Edgar Jessop plus next issue preview
After a torrid year that included racing in far flung locations in addition to his more prosaic duties for his employer, Edgar was looking forward to a well earned vacation at his villa at Cape Ferret overlooking Bassin d’Arcachon – a location where locals respected his celebrity status, since most of them were celebrities themselves.
So when he was summoned to the office of Sir Carruthers Spagforth, two days before his planned departure on the Pullman carriage departing St Pancras station, he entered the oak-panelled room with some trepidation. Staring from the walls were the works of various taxidermists – the victims of the guvnor’s safaris, all antlers, fangs and glazed eyes.
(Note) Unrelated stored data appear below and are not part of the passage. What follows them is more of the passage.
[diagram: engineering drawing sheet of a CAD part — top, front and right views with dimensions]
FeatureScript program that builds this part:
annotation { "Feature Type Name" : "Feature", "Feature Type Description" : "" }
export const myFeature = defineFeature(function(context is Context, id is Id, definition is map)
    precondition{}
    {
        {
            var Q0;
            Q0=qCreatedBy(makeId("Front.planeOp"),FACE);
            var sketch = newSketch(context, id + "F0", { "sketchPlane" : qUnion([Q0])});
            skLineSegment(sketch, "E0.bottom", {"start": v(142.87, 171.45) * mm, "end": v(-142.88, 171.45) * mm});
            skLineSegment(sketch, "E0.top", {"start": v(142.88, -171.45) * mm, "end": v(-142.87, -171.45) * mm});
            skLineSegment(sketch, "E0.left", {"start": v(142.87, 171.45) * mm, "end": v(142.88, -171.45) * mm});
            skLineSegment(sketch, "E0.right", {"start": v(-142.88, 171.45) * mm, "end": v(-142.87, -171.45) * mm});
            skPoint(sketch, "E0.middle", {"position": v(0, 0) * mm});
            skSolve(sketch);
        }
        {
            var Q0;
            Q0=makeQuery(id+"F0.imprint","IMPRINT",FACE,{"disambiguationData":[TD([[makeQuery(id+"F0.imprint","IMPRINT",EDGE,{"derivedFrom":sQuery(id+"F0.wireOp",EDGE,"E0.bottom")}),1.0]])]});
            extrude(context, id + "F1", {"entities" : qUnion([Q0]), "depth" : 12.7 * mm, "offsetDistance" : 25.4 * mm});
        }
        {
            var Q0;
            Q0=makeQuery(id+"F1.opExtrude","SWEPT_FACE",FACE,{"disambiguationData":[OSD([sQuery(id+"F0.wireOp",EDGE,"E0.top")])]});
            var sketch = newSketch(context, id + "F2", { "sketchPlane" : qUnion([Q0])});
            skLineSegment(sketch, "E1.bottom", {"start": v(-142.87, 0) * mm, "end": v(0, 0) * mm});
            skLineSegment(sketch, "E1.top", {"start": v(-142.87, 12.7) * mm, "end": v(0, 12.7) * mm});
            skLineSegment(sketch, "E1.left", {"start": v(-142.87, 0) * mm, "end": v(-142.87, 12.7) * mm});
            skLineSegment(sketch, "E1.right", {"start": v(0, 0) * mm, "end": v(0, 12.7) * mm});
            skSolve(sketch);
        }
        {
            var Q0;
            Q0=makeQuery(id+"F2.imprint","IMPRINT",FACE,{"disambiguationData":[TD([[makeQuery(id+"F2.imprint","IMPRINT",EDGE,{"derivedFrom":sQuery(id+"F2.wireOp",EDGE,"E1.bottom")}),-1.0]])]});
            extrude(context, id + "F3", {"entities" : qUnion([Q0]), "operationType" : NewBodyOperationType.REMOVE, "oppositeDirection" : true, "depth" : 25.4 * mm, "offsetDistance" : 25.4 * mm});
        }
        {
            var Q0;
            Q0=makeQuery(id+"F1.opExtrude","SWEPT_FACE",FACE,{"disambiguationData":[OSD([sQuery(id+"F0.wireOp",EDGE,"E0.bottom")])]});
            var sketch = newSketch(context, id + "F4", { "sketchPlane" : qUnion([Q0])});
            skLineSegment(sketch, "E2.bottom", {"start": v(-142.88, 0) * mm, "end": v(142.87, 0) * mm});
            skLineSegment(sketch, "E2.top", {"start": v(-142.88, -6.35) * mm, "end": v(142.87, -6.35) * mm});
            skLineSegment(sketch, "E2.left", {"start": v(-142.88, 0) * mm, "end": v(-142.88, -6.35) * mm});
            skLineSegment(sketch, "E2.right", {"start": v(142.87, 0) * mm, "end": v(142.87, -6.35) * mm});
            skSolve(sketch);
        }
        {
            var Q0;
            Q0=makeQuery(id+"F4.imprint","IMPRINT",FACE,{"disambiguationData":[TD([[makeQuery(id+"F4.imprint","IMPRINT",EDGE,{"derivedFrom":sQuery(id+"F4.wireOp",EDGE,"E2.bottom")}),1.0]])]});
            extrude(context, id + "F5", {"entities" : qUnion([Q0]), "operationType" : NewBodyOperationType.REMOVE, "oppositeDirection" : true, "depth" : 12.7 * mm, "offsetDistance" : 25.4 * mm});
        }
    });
Seated at his vast desk, Sir Carruthers indicated that Edgar should take a chair, and cleared his throat before beginning to outline what Edgar instinctively knew would be – to him – an unpalatable assignment.
It transpired that, exercising his personal relationship with the Executive of Russian Agrarian Industries, the guvnor had recently concluded a deal to purchase a fleet of Soviet tractors at a considerable discount. It was a concession not without a requirement for reciprocation, and Sir Carruthers had readily agreed to the request that Edgar Jessop participate in the Grand Prix of Moscow on a works Spagforth Mutant. Edgar stiffened at the news, and cautiously enquired as to the date of this assignment. “Why, one week from today,” came the reply. “You are booked on the Trans Siberian Express this very evening.” On arrival in Moscow, Edgar consoled himself that it could have been worse, for his lodgings were at the Hotel Metropol, a grand structure in Art Nouveau style, with sumptuous rooms and the world famous Boyarsky Restaurant. Its clientele also included many of the remaining nobility of post-revolutionary Russia, and Edgar was soon in the constant company of the charming and strikingly attractive Countess Marina Dvoretsky. Naturally, Edgar had little difficulty in taking out the Grand Prix, for which he received a silver salver and an approved Bolshevik sickle. Many years passed until, under the Freedom of Information Act, Edgar was contacted by a young Russian musician, Vladimir Dvoretsky, who had made his way from Russia to Britain and had found work playing double bass in a small ensemble that was touring Britain, and had actually performed at the Douglas Bay Hotel during the TT races of that year. Many people there had commented on his striking resemblance to Edgar, who was naturally one of the most famous of the TT stars – photographs of Edgar adorned virtually every pub and café on the island. The unexpected phone call was received with Edgar’s customary aplomb and sang froid, for decades as a man of the world had instilled in him a streamlined defence mechanism. Politely dismissing a mano a mano meeting, Edgar instead offered to send the young chap a personally autographed postcard of himself. When necessity compelled, Edgar could be quite a cad.
Vladimir Dvoretsky on his Honda CB450, on his way to another engagement.